WHAT IS BEING ASKED: When you repeat the entries below, please keep them exact and leave out the pictures.

SUPPLIED DATA:
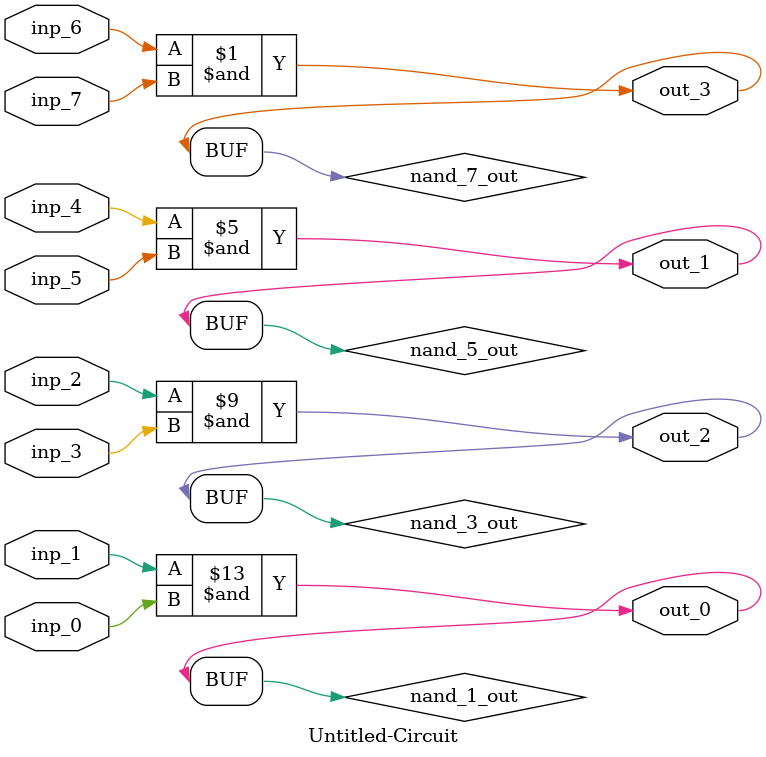
<source format=v>
module TestBench();

  reg inp_0, inp_1, inp_2, inp_3, inp_4, inp_5, inp_6, inp_7;

  wire out_0, out_1, out_2, out_3;

  \Untitled-Circuit  DUT0(out_0, out_1, out_2, out_3, inp_0, inp_1, inp_2, inp_3, inp_4, inp_5, inp_6, inp_7);

  initial begin
    inp_0 = 0;
    inp_1 = 0;
    inp_2 = 0;
    inp_3 = 1;
    inp_4 = 1;
    inp_5 = 0;
    inp_6 = 1;
    inp_7 = 1;

    $display("Flavia Brandi Niffinegger - 649354");

    #15
    $display("a = %b b = %b s = %b", inp_0, inp_1, out_0);
    $display("a = %b b = %b s = %b", inp_2, inp_3, out_1);
    $display("a = %b b = %b s = %b", inp_4, inp_5, out_2);
    $display("a = %b b = %b s = %b", inp_6, inp_7, out_3);

    $finish;

  end
endmodule



module \Untitled-Circuit (out_0, out_1, out_2, out_3, inp_0, inp_1, inp_2, inp_3, inp_4, inp_5, inp_6, inp_7);
  output out_0,  out_1,  out_2,  out_3;
  input inp_0, inp_1, inp_2, inp_3, inp_4, inp_5, inp_6, inp_7;
  wire nand_6_out, nand_7_out, nand_4_out, nand_5_out, nand_2_out, nand_3_out, nand_0_out, nand_1_out;
  assign nand_6_out = ~(inp_6 & inp_7);
  assign nand_7_out = ~(nand_6_out & nand_6_out);
  assign out_3 = nand_7_out;
  assign nand_4_out = ~(inp_4 & inp_5);
  assign nand_5_out = ~(nand_4_out & nand_4_out);
  assign out_1 = nand_5_out;
  assign nand_2_out = ~(inp_2 & inp_3);
  assign nand_3_out = ~(nand_2_out & nand_2_out);
  assign out_2 = nand_3_out;
  assign nand_0_out = ~(inp_1 & inp_0);
  assign nand_1_out = ~(nand_0_out & nand_0_out);
  assign out_0 = nand_1_out;
endmodule


</source>
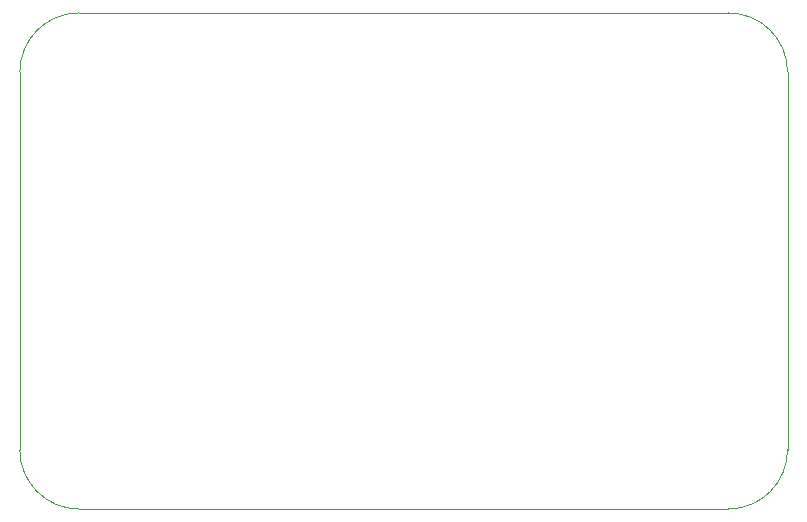
<source format=gbr>
%TF.GenerationSoftware,KiCad,Pcbnew,7.0.7*%
%TF.CreationDate,2024-01-06T16:12:51-06:00*%
%TF.ProjectId,MAR,4d41522e-6b69-4636-9164-5f7063625858,rev?*%
%TF.SameCoordinates,Original*%
%TF.FileFunction,Profile,NP*%
%FSLAX46Y46*%
G04 Gerber Fmt 4.6, Leading zero omitted, Abs format (unit mm)*
G04 Created by KiCad (PCBNEW 7.0.7) date 2024-01-06 16:12:51*
%MOMM*%
%LPD*%
G01*
G04 APERTURE LIST*
%TA.AperFunction,Profile*%
%ADD10C,0.100000*%
%TD*%
G04 APERTURE END LIST*
D10*
X93000000Y-70600000D02*
X148000000Y-70600000D01*
X88000000Y-107600000D02*
X88000000Y-75600000D01*
X148000000Y-112600000D02*
X93000000Y-112600000D01*
X153000000Y-75600000D02*
X153000000Y-107600000D01*
X93000000Y-70600000D02*
G75*
G03*
X88000000Y-75600000I0J-5000000D01*
G01*
X88000000Y-107600000D02*
G75*
G03*
X93000000Y-112600000I5000000J0D01*
G01*
X148000000Y-112600000D02*
G75*
G03*
X153000000Y-107600000I0J5000000D01*
G01*
X153000000Y-75600000D02*
G75*
G03*
X148000000Y-70600000I-5000000J0D01*
G01*
M02*

</source>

THE COMPLETED TASK:
<source format=v>
module TestBench();

  reg inp_0, inp_1, inp_2, inp_3, inp_4, inp_5, inp_6, inp_7;

  wire out_0, out_1, out_2, out_3;

  \Untitled-Circuit  DUT0(out_0, out_1, out_2, out_3, inp_0, inp_1, inp_2, inp_3, inp_4, inp_5, inp_6, inp_7);

  initial begin
    inp_0 = 0;
    inp_1 = 0;
    inp_2 = 0;
    inp_3 = 1;
    inp_4 = 1;
    inp_5 = 0;
    inp_6 = 1;
    inp_7 = 1;

    $display("Flavia Brandi Niffinegger - 649354");

    #15
    $display("a = %b b = %b s = %b", inp_0, inp_1, out_0);
    $display("a = %b b = %b s = %b", inp_2, inp_3, out_1);
    $display("a = %b b = %b s = %b", inp_4, inp_5, out_2);
    $display("a = %b b = %b s = %b", inp_6, inp_7, out_3);

    $finish;

  end
endmodule



module \Untitled-Circuit (out_0, out_1, out_2, out_3, inp_0, inp_1, inp_2, inp_3, inp_4, inp_5, inp_6, inp_7);
  output out_0,  out_1,  out_2,  out_3;
  input inp_0, inp_1, inp_2, inp_3, inp_4, inp_5, inp_6, inp_7;
  wire nand_6_out, nand_7_out, nand_4_out, nand_5_out, nand_2_out, nand_3_out, nand_0_out, nand_1_out;
  assign nand_6_out = ~(inp_6 & inp_7);
  assign nand_7_out = ~(nand_6_out & nand_6_out);
  assign out_3 = nand_7_out;
  assign nand_4_out = ~(inp_4 & inp_5);
  assign nand_5_out = ~(nand_4_out & nand_4_out);
  assign out_1 = nand_5_out;
  assign nand_2_out = ~(inp_2 & inp_3);
  assign nand_3_out = ~(nand_2_out & nand_2_out);
  assign out_2 = nand_3_out;
  assign nand_0_out = ~(inp_1 & inp_0);
  assign nand_1_out = ~(nand_0_out & nand_0_out);
  assign out_0 = nand_1_out;
endmodule


</source>
<source format=gbr>
%TF.GenerationSoftware,KiCad,Pcbnew,7.0.7*%
%TF.CreationDate,2024-01-06T16:12:51-06:00*%
%TF.ProjectId,MAR,4d41522e-6b69-4636-9164-5f7063625858,rev?*%
%TF.SameCoordinates,Original*%
%TF.FileFunction,Profile,NP*%
%FSLAX46Y46*%
G04 Gerber Fmt 4.6, Leading zero omitted, Abs format (unit mm)*
G04 Created by KiCad (PCBNEW 7.0.7) date 2024-01-06 16:12:51*
%MOMM*%
%LPD*%
G01*
G04 APERTURE LIST*
%TA.AperFunction,Profile*%
%ADD10C,0.100000*%
%TD*%
G04 APERTURE END LIST*
D10*
X93000000Y-70600000D02*
X148000000Y-70600000D01*
X88000000Y-107600000D02*
X88000000Y-75600000D01*
X148000000Y-112600000D02*
X93000000Y-112600000D01*
X153000000Y-75600000D02*
X153000000Y-107600000D01*
X93000000Y-70600000D02*
G75*
G03*
X88000000Y-75600000I0J-5000000D01*
G01*
X88000000Y-107600000D02*
G75*
G03*
X93000000Y-112600000I5000000J0D01*
G01*
X148000000Y-112600000D02*
G75*
G03*
X153000000Y-107600000I0J5000000D01*
G01*
X153000000Y-75600000D02*
G75*
G03*
X148000000Y-70600000I-5000000J0D01*
G01*
M02*

</source>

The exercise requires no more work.